CHICAGO -- Facing the prospect of a lost weekend to a last-place team, and seeing their most effective pitcher exit with an injury, the 100-year-old confines of Wrigley Field were closing in on the Miami Marlins on Sunday.
The Miami Marlins showed fortitude in rallying to salvage the finale of the three-game series with a 4-3 victory, aided by the home team serving the winning run on Pedro Strop's wild pitch.
They also dodged a scare in learning that right-hander Henderson Alvarez, who left with a strained left hip in the sixth inning, was not seriously hurt and expects to make his next start.
Nobody felt better about all of that than Garrett Jones, whose high throw on a toss to first prompted Alvarez to leap and land awkwardly.
"It was devastating. He's been pitching unbelievable for us. ... For him to have to come out for a play like that, I was upset about it," Jones said. "I felt bad, I was mad -- a lot of emotions. Just wanted him to be OK. He was on my mind."
As retribution would have it, Jones drove in the tying run with a bases-loaded sacrifice fly to left field in the eighth. When former Marlin Chris Coghlan's throw missed the cutoff man, the runners moved up to second and third. Giancarlo Stanton scored the go-ahead run when Strop bounced a 58-footer off catcher John Baker's mask.
"It felt good to get a run in and help the team get a chance to win the ballgame after it could have been a disastrous game," Jones said. "(Alvarez's) OK, and things worked out and eased my mind a little bit."
It was the second time in three starts that Alvarez left early with an injury that initially appeared potentially serious. After being forced out with elbow stiffness May 28 in Washington, he returned to pitch a complete-game shutout against Tampa Bay.
The right-hander pushed his string of scoreless innings to 26, within one-third of an inning of the second-longest streak in franchise history (Luis Aquino, 1994), despite allowing runners in four of the first five innings.
The injury occurred on what should have been a routine play at first base.
After Starlin Castro doubled with one out in the sixth, Luis Valbuena hit a grounder to the right side. Reaching for the bag with his right foot as he came down with Jones' throw, Alvarez hyperextended his left leg, tumbling to the ground in pain.
Alvarez wanted to stay in the game, but after watching him throw one test pitch Marlins manager Mike Redmond immediately signaled for reliever Dan Jennings.

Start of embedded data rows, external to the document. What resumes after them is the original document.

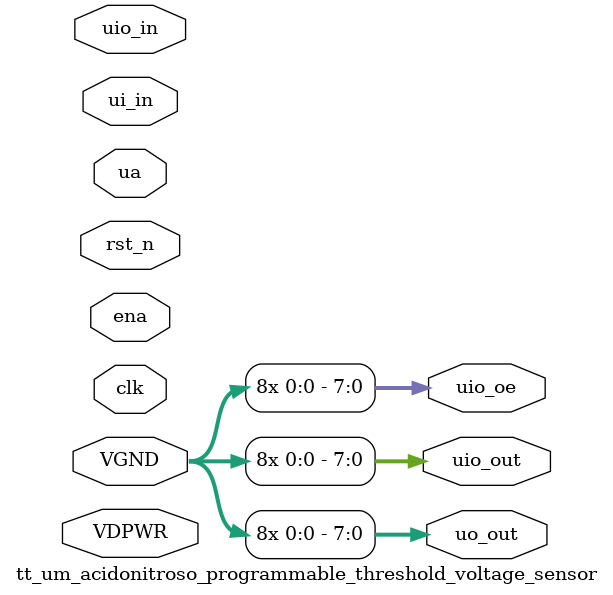
<source format=v>
/*
 * Copyright (c) 2024 Your Name
 * SPDX-License-Identifier: Apache-2.0
 */

`default_nettype none

module tt_um_acidonitroso_programmable_threshold_voltage_sensor (
    input  wire       VGND,
    input  wire       VDPWR,    // 1.8v power supply
//    input  wire       VAPWR,    // 3.3v power supply
    input  wire [7:0] ui_in,    // Dedicated inputs
    output wire [7:0] uo_out,   // Dedicated outputs
    input  wire [7:0] uio_in,   // IOs: Input path
    output wire [7:0] uio_out,  // IOs: Output path
    output wire [7:0] uio_oe,   // IOs: Enable path (active high: 0=input, 1=output)
    inout  wire [7:0] ua,       // Analog pins, only ua[5:0] can be used
    input  wire       ena,      // always 1 when the design is powered, so you can ignore it
    input  wire       clk,      // clock
    input  wire       rst_n     // reset_n - low to reset
);



 wire [7:0] int_y;
 wire [7:0] int_n;

/*
decoder_p decoder_p(
		    .in[0](ui_in[0]),
		    .in[1](ui_in[1]),
		    .in[2](ui_in[2]),
		    .y_d(int_y),
		    .n_d(int_n),
		    .VPWR(VDPWR),
                    .VGND(VGND)
);

analog analog(
	      .in0(ua[2]),
	      .out(ua[1]),
	      .Vref(ua[0]),
	      .y_d[7](int_y[7]),
	      .y_d[6](int_y[6]),
	      .y_d[5](int_y[5]),
	      .y_d[4](int_y[4]),
	      .y_d[3](int_y[3]),
	      .y_d[2](int_y[2]),
	      .y_d[1](int_y[1]),
	      .y_d[0](int_y[0]),
	      .n_d[7](int_n[7]),
	      .n_d[6](int_n[6]),
	      .n_d[5](int_n[5]),
	      .n_d[4](int_n[4]),
	      .n_d[3](int_n[3]),
	      .n_d[2](int_n[2]),
	      .n_d[1](int_n[1]),
	      .n_d[0](int_n[0]),
	      .Vdd(VDPWR),
	      .Vss(VGND)

);
*/

assign uo_out[0] = VGND;
assign uo_out[1] = VGND;
assign uo_out[2] = VGND;
assign uo_out[3] = VGND;
assign uo_out[4] = VGND;
assign uo_out[5] = VGND;
assign uo_out[6] = VGND;
assign uo_out[7] = VGND;

assign uio_out[0] = VGND;
assign uio_out[1] = VGND;
assign uio_out[2] = VGND;
assign uio_out[3] = VGND;
assign uio_out[4] = VGND;
assign uio_out[5] = VGND;
assign uio_out[6] = VGND;
assign uio_out[7] = VGND;

assign uio_oe[0] = VGND;
assign uio_oe[1] = VGND;
assign uio_oe[2] = VGND;
assign uio_oe[3] = VGND;
assign uio_oe[4] = VGND;
assign uio_oe[5] = VGND;
assign uio_oe[6] = VGND;
assign uio_oe[7] = VGND;

endmodule

</source>
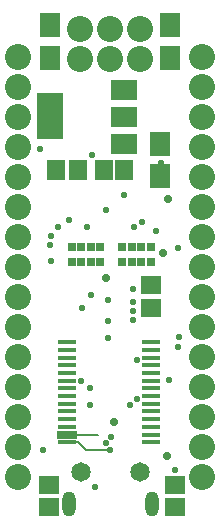
<source format=gbr>
%TF.GenerationSoftware,Altium Limited,Altium Designer,19.1.8 (144)*%
G04 Layer_Color=16711935*
%FSLAX26Y26*%
%MOIN*%
%TF.FileFunction,Soldermask,Bot*%
%TF.Part,Single*%
G01*
G75*
%TA.AperFunction,Conductor*%
%ADD20C,0.008000*%
%TA.AperFunction,SMDPad,CuDef*%
%ADD32R,0.059500X0.017000*%
%ADD46R,0.070992X0.059181*%
%ADD47R,0.067500X0.025000*%
%ADD48R,0.027685X0.031622*%
%ADD49R,0.059181X0.070992*%
%ADD50R,0.087000X0.067000*%
%ADD51R,0.087000X0.158000*%
%ADD52R,0.067055X0.084772*%
%TA.AperFunction,ConnectorPad*%
%ADD53R,0.067055X0.084772*%
%TA.AperFunction,SMDPad,CuDef*%
%ADD54R,0.059181X0.067055*%
%TA.AperFunction,ComponentPad*%
%ADD55C,0.039496*%
%ADD56C,0.086740*%
%ADD57C,0.065087*%
%ADD58O,0.045402X0.082803*%
%TA.AperFunction,ViaPad*%
%ADD59C,0.023000*%
%ADD60C,0.028000*%
D20*
X192425Y261427D02*
X295049D01*
X257295Y209055D02*
X337275D01*
X230513Y235837D02*
X257295Y209055D01*
X192425Y235837D02*
X230513D01*
D32*
X192425Y568513D02*
D03*
Y542923D02*
D03*
Y517333D02*
D03*
Y491741D02*
D03*
Y466151D02*
D03*
Y440561D02*
D03*
Y414971D02*
D03*
Y389379D02*
D03*
Y363789D02*
D03*
Y338199D02*
D03*
Y312609D02*
D03*
Y287017D02*
D03*
Y235837D02*
D03*
X471925D02*
D03*
Y261427D02*
D03*
Y287017D02*
D03*
Y312609D02*
D03*
Y338199D02*
D03*
Y363789D02*
D03*
Y389379D02*
D03*
Y414971D02*
D03*
Y440561D02*
D03*
Y466151D02*
D03*
Y491741D02*
D03*
Y517333D02*
D03*
Y542923D02*
D03*
Y568513D02*
D03*
D46*
X131175Y93577D02*
D03*
Y18773D02*
D03*
X553175Y93577D02*
D03*
Y18773D02*
D03*
X471521Y683921D02*
D03*
Y758725D02*
D03*
D47*
X192425Y261427D02*
D03*
D48*
X377033Y836605D02*
D03*
X408529D02*
D03*
X440025D02*
D03*
X471521D02*
D03*
X377033Y885605D02*
D03*
X408529D02*
D03*
X440025D02*
D03*
X471521D02*
D03*
X303671D02*
D03*
X272175D02*
D03*
X240679D02*
D03*
X209183D02*
D03*
X303671Y836605D02*
D03*
X272175D02*
D03*
X240679D02*
D03*
X209183D02*
D03*
D49*
X154773Y1142175D02*
D03*
X229577D02*
D03*
D50*
X383865Y1410825D02*
D03*
Y1320825D02*
D03*
Y1230825D02*
D03*
D51*
X135865Y1321825D02*
D03*
D52*
X502175Y1230825D02*
D03*
Y1122557D02*
D03*
D53*
X537175Y1518041D02*
D03*
Y1626309D02*
D03*
X137175Y1518041D02*
D03*
Y1626309D02*
D03*
D54*
X314967Y1142175D02*
D03*
X383865D02*
D03*
D55*
X115443Y1371387D02*
D03*
Y1322175D02*
D03*
Y1272963D02*
D03*
X154813D02*
D03*
Y1322175D02*
D03*
Y1371387D02*
D03*
D56*
X437175Y1513175D02*
D03*
X337175D02*
D03*
X237175D02*
D03*
X437175Y1613175D02*
D03*
X337175D02*
D03*
X237175D02*
D03*
X644175Y1521323D02*
D03*
Y1421323D02*
D03*
Y1321323D02*
D03*
Y1221323D02*
D03*
Y1121323D02*
D03*
Y1021323D02*
D03*
Y921323D02*
D03*
Y821323D02*
D03*
Y721323D02*
D03*
Y621323D02*
D03*
Y521323D02*
D03*
Y421323D02*
D03*
Y321323D02*
D03*
Y221323D02*
D03*
Y121323D02*
D03*
X30175Y1521323D02*
D03*
Y1421323D02*
D03*
Y1321323D02*
D03*
Y1221323D02*
D03*
Y1121323D02*
D03*
Y1021323D02*
D03*
Y921323D02*
D03*
Y821323D02*
D03*
Y721323D02*
D03*
Y621323D02*
D03*
Y521323D02*
D03*
Y421323D02*
D03*
Y321323D02*
D03*
Y221323D02*
D03*
Y121323D02*
D03*
D57*
X238749Y136175D02*
D03*
X435601D02*
D03*
D58*
X199379Y29875D02*
D03*
X474971D02*
D03*
D59*
X113175Y210175D02*
D03*
X287175Y87175D02*
D03*
X322620Y233856D02*
D03*
X507175Y1166175D02*
D03*
X102175Y1212175D02*
D03*
X275175Y1193175D02*
D03*
X330175Y711423D02*
D03*
X330175Y639175D02*
D03*
X328175Y583175D02*
D03*
X138175Y840175D02*
D03*
X241175Y684175D02*
D03*
X271175Y727175D02*
D03*
X531175Y444175D02*
D03*
X412175Y642175D02*
D03*
X137175Y892175D02*
D03*
X383175Y1061175D02*
D03*
X340175Y254175D02*
D03*
X337275Y209055D02*
D03*
X322175Y1009175D02*
D03*
X562175Y882070D02*
D03*
X412175Y702175D02*
D03*
Y672175D02*
D03*
X413491Y747175D02*
D03*
X424675Y379985D02*
D03*
X140911Y921493D02*
D03*
X163183Y951894D02*
D03*
X200771Y976894D02*
D03*
X424675Y508183D02*
D03*
X268175Y360195D02*
D03*
X401423D02*
D03*
X270587Y414971D02*
D03*
X240685Y441442D02*
D03*
X567109Y586794D02*
D03*
X562175Y552175D02*
D03*
X441775Y970610D02*
D03*
X488897Y938968D02*
D03*
X416652Y953435D02*
D03*
X259758D02*
D03*
X553175Y144376D02*
D03*
D60*
X544004Y1530660D02*
D03*
X322175Y783175D02*
D03*
X350175Y304175D02*
D03*
X527175Y190175D02*
D03*
X530175Y1045175D02*
D03*
X511175Y867175D02*
D03*
%TF.MD5,32ea4a725d432f8acfb5c35b21412623*%
M02*

</source>
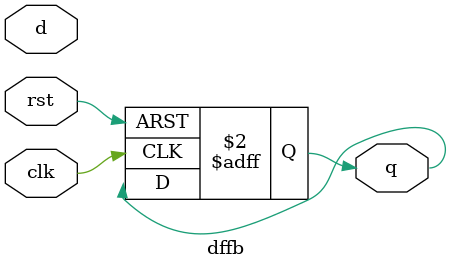
<source format=v>
`timescale 1ns / 1ps


module dffb(q,d,clk,rst);

	input d,clk,rst;
	output reg q;

	always@(posedge clk or posedge rst)
		if(rst)
			q <= 1'b0;
endmodule

</source>
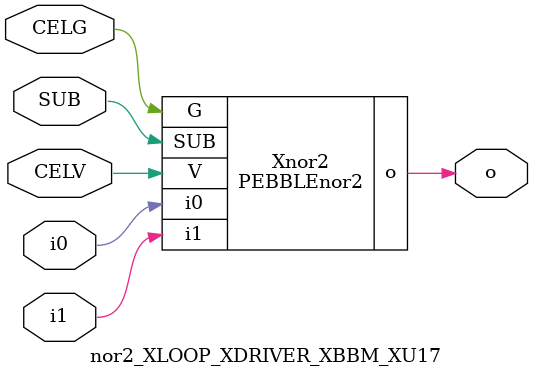
<source format=v>



module PEBBLEnor2 ( o, G, SUB, V, i0, i1 );

  input i0;
  input V;
  input i1;
  input G;
  output o;
  input SUB;
endmodule

//Celera Confidential Do Not Copy nor2_XLOOP_XDRIVER_XBBM_XU17
//Celera Confidential Symbol Generator
//nor2
module nor2_XLOOP_XDRIVER_XBBM_XU17 (CELV,CELG,i0,i1,o,SUB);
input CELV;
input CELG;
input i0;
input i1;
input SUB;
output o;

//Celera Confidential Do Not Copy nor2
PEBBLEnor2 Xnor2(
.V (CELV),
.i0 (i0),
.i1 (i1),
.o (o),
.SUB (SUB),
.G (CELG)
);
//,diesize,PEBBLEnor2

//Celera Confidential Do Not Copy Module End
//Celera Schematic Generator
endmodule

</source>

"He looked a little stiff," Redmond said. "It seemed like a no-brainer to get him out of there. We need him for the long haul."
The play at first was initially ruled a hit before being correctly rescored an error on Jones. Nonetheless, Alvarez's scoreless-innings streak ended when Jennings served a two-run triple to the next hitter, Nate Schierholtz.
The Marlins got the runs back in the seventh on two-out, run-scoring singles by J.T. Realmuto and Adeiny Hechavarria.
The Marlins fell behind again when reliever Mike Dunn walked Valbuena with the bases loaded in the seventh. But the Cubs returned the favor in the eighth as the Marlins scored the two runs with only one hit, aided by a walk, hit batter and Coghlan's error.
Alvarez allowed seven hits and the two runs (one earned) in 51/3 innings while throwing 54 of 69 pitches for strikes.
Two of them were the old-school Eephus pitch he occasionally throws, a tantalizing super-slow curve out of the 1940s that was fitting Sunday with the Marlins wearing uniforms of the 1940s Miami Sun Sox as part of the celebration of Wrigley Field's 100th anniversary. Both of them were to his countryman Valbuena, who nearly spun out of his shoes flailing at one of them.
"Joking around during (batting practice,) he told me, 'Don't throw me that Eephus pitch,' and I decided to throw him two today," said Alvarez, who was in good spirits afterward and unconcerned about his hip. "I feel good, thank God."
The sentiment was shared by Jones and the rest of the Marlins on a day that seemed to be heading for a less happy ending.
"We played terrible, not on our game these whole three games," Stanton said. "Losing two in a row and looking to be on the verge of being swept, panic in that situation is very easy to do. It was good that we didn't."